Last week was a chance for Newcastle to begin again, start showing themselves to be the big club they’ve always claimed. Instead, the local papers were excluded from McClaren’s first day and so were the BBC. In the recent past Newcastle have topped the league for having the poorest public relations – this does exist – and since the retirement of Sir Alex Ferguson, who regularly blackballed journos for antagonising him, they seem to be going all out to make the championship their own.
McClaren, who’s already being perceived as weak for consenting to the gagging, is possibly the last manager who needs to be smuggled into a stadium under an umbrella. This is a metaphor – the inappropriate brolly he hoisted during his brief, miserable reign as England boss was all too real. Honestly, the PR industry needs to get itself some decent PR if it thinks this is how to go about promoting a good-news story.
The sports interview doesn’t have to be like this, of course. Put a brilliantly nosey hack and a swaggering legend together in the same room and fireworks can result. Both Lynn Barber and Boris Becker are fearless – she’s the Demon Barber of Fleet Street and Becker was the belligerent 17-year-old wunderkind who Grand Slammed into his opponents at the end-change.

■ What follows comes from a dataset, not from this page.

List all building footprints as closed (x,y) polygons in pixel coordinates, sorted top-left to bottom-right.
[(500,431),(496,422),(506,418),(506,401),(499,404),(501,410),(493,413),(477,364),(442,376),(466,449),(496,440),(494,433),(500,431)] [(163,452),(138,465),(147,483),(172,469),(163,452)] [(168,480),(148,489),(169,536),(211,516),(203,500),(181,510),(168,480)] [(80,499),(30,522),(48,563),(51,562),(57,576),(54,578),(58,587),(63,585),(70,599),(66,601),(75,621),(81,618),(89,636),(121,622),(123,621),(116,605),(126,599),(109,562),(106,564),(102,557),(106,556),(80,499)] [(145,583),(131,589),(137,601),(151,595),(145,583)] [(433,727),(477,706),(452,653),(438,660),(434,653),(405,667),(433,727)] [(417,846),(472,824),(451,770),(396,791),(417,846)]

Their encounter, given that it was an interview and not a tennis match, was published last week and was only going to have one winner.
The broom-cupboard where Becker’s 15-year-old daughter was conceived was off-limits. He wasn’t really up for anything of a personal nature and hoped the piece would be a nice, big puff for his coffee-table book. Barber wondered if he was a male chauvinist pig; he wondered if she was incompetent. It was knockabout stuff, ending with him telling his publicist to complain to her editor.

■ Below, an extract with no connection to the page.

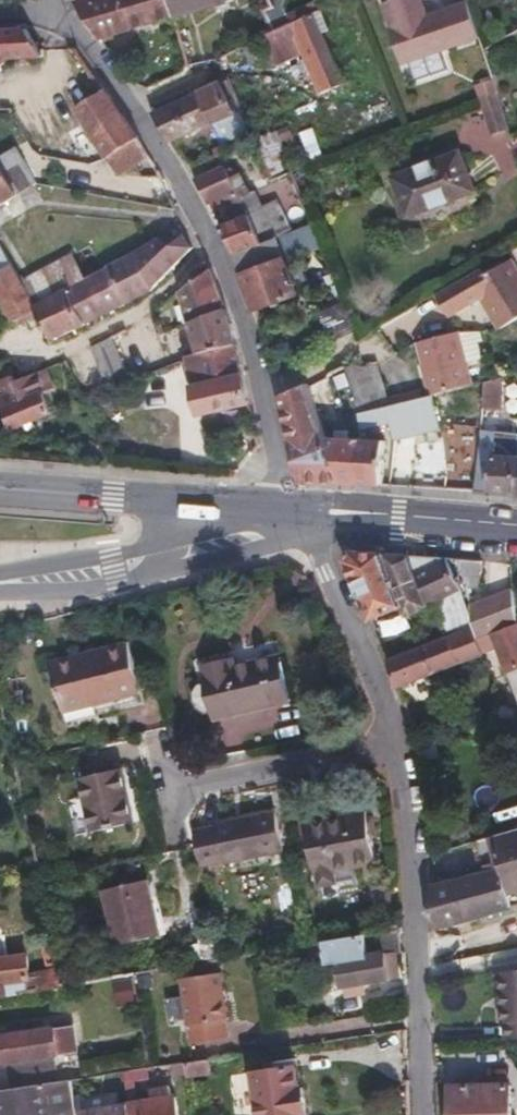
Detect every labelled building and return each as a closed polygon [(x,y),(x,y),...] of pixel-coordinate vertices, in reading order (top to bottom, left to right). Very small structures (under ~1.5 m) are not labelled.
[(102,42),(135,33),(125,0),(106,0),(78,8),(98,43),(102,42)] [(135,33),(174,22),(168,0),(125,0),(135,33)] [(184,55),(199,51),(196,40),(201,39),(195,16),(249,1),(251,0),(168,0),(174,22),(184,55)] [(385,8),(405,70),(480,45),(466,5),(427,18),(421,0),(408,0),(385,8)] [(315,19),(293,28),(261,42),(274,70),(302,58),(321,100),(344,90),(315,19)] [(27,34),(0,35),(0,75),(11,69),(46,63),(42,56),(27,34)] [(237,119),(224,88),(200,99),(213,130),(237,119)] [(78,104),(82,110),(103,95),(100,90),(78,104)] [(77,113),(93,137),(122,120),(105,94),(103,95),(82,110),(77,113)] [(497,97),(478,104),(491,140),(509,132),(497,97)] [(172,148),(213,130),(200,99),(153,119),(172,148)] [(108,159),(128,146),(136,141),(122,120),(93,137),(108,159)] [(0,123),(0,167),(2,166),(20,155),(0,123)] [(283,145),(267,148),(271,173),(288,169),(283,145)] [(456,157),(389,182),(403,221),(470,196),(456,157)] [(24,202),(2,166),(0,167),(0,215),(24,202)] [(195,186),(208,210),(225,202),(237,225),(220,233),(234,261),(265,247),(224,173),(195,186)] [(310,231),(265,247),(234,261),(255,315),(296,300),(284,266),(319,254),(310,231)] [(148,299),(191,252),(183,238),(173,241),(160,247),(110,275),(129,308),(148,299)] [(0,253),(0,297),(18,328),(39,316),(2,252),(0,253)] [(479,311),(483,308),(498,335),(516,324),(516,282),(508,266),(468,290),(479,311)] [(190,332),(226,313),(215,281),(210,273),(179,300),(190,332)] [(129,308),(110,275),(73,296),(90,328),(129,308)] [(73,296),(39,316),(55,345),(90,328),(73,296)] [(190,332),(179,300),(158,318),(164,340),(190,332)] [(479,311),(494,337),(498,335),(483,308),(479,311)] [(226,313),(190,332),(196,364),(237,349),(226,313)] [(328,348),(353,338),(344,316),(320,327),(328,348)] [(164,340),(158,318),(151,324),(157,342),(164,340)] [(145,359),(134,333),(108,345),(120,372),(145,359)] [(467,392),(473,391),(463,334),(420,341),(430,399),(448,395),(467,392)] [(196,364),(187,367),(205,422),(251,406),(237,349),(196,364)] [(0,368),(0,391),(10,387),(3,367),(0,368)] [(344,369),(352,388),(355,395),(362,412),(385,407),(370,369),(369,367),(359,368),(344,369)] [(491,387),(487,414),(505,416),(510,384),(491,387)] [(10,387),(0,391),(0,417),(6,435),(47,418),(38,398),(16,407),(10,387)] [(322,434),(308,387),(279,402),(291,446),(322,434)] [(355,395),(352,388),(346,391),(349,397),(355,395)] [(362,412),(361,428),(392,430),(393,446),(442,432),(448,395),(430,399),(385,407),(362,412)] [(340,489),(325,443),(322,434),(291,446),(300,481),(306,487),(340,489)] [(360,445),(325,443),(340,489),(358,490),(360,445)] [(490,498),(515,499),(516,485),(516,447),(498,443),(490,498)] [(384,446),(360,445),(358,490),(382,491),(384,446)] [(453,479),(452,495),(476,497),(478,481),(453,479)] [(428,483),(428,494),(445,495),(445,484),(428,483)] [(346,564),(372,627),(405,615),(383,557),(352,555),(346,564)] [(405,615),(409,627),(432,618),(410,559),(383,557),(405,615)] [(410,559),(432,618),(465,606),(448,562),(410,559)] [(482,565),(457,563),(464,587),(483,580),(482,565)] [(476,633),(479,646),(516,630),(516,597),(471,619),(476,633)] [(399,693),(482,659),(499,653),(508,680),(516,676),(516,630),(479,646),(476,633),(389,666),(399,693)] [(413,635),(415,642),(421,641),(418,633),(413,635)] [(53,666),(65,719),(143,699),(130,647),(53,666)] [(508,680),(499,653),(482,659),(516,761),(516,676),(508,680)] [(283,664),(252,671),(266,715),(293,708),(283,664)] [(266,715),(252,671),(238,675),(237,668),(207,675),(211,692),(202,694),(197,697),(194,702),(193,706),(194,713),(196,716),(201,719),(207,721),(210,721),(218,719),(219,727),(266,715)] [(143,699),(65,719),(67,727),(145,707),(143,699)] [(415,743),(420,766),(439,762),(434,739),(415,743)] [(76,795),(80,810),(89,850),(131,840),(119,785),(76,795)] [(89,850),(80,810),(63,814),(73,853),(89,850)] [(365,815),(303,827),(312,878),(316,878),(318,890),(334,887),(332,874),(374,867),(365,815)] [(219,834),(196,839),(198,850),(204,872),(227,867),(227,872),(284,861),(277,820),(218,830),(219,834)] [(461,884),(473,923),(516,911),(516,833),(488,841),(494,864),(474,869),(477,879),(461,884)] [(488,841),(467,847),(474,869),(494,864),(488,841)] [(177,878),(133,889),(146,944),(191,934),(177,878)] [(461,884),(456,886),(433,893),(434,934),(473,923),(461,884)] [(324,945),(325,947),(328,968),(341,966),(345,992),(392,985),(387,956),(369,959),(365,939),(324,945)] [(9,999),(3,955),(0,955),(0,1000),(9,999)] [(507,1045),(516,1045),(516,978),(501,978),(502,1029),(506,1029),(507,1045)] [(225,979),(185,985),(194,1050),(232,1045),(230,1023),(231,1023),(225,979)] [(16,1092),(54,1086),(53,1077),(61,1076),(59,1060),(71,1058),(71,1052),(80,1051),(75,1015),(55,1017),(57,1032),(0,1040),(0,1068),(12,1066),(16,1092)] [(187,1067),(189,1081),(213,1078),(212,1063),(187,1067)] [(257,1077),(262,1114),(307,1114),(305,1092),(301,1092),(299,1071),(257,1077)] [(0,1094),(0,1099),(2,1114),(78,1114),(73,1083),(63,1084),(54,1086),(16,1092),(0,1094)] [(453,1114),(512,1114),(511,1091),(452,1093),(453,1114)] [(132,1106),(133,1114),(180,1114),(178,1099),(132,1106)] [(92,1114),(133,1114),(132,1106),(92,1112),(92,1114)]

My first reaction was to wonder why on earth Becker agreed to the interview – ego, perhaps, and the belief he couldn’t be beaten – although I was glad he did. And I wouldn’t be surprised, once the dust has settled, if he’s able to rationalise it. Maybe along the lines of: “This is who I am, Great British Tennis Public. I’m Boris Becker and I stomp around, albeit with dodgy hips now. Our relationship through my witty punditry was getting a bit too – how you say, because it’s not a word which translates into the German – cosy.” And maybe his PR can rationalise it too: “My client didn’t wimp out – what about yours?”
Oh that Newcastle United’s publicity department were being a bit braver just now – Steve McClaren, too.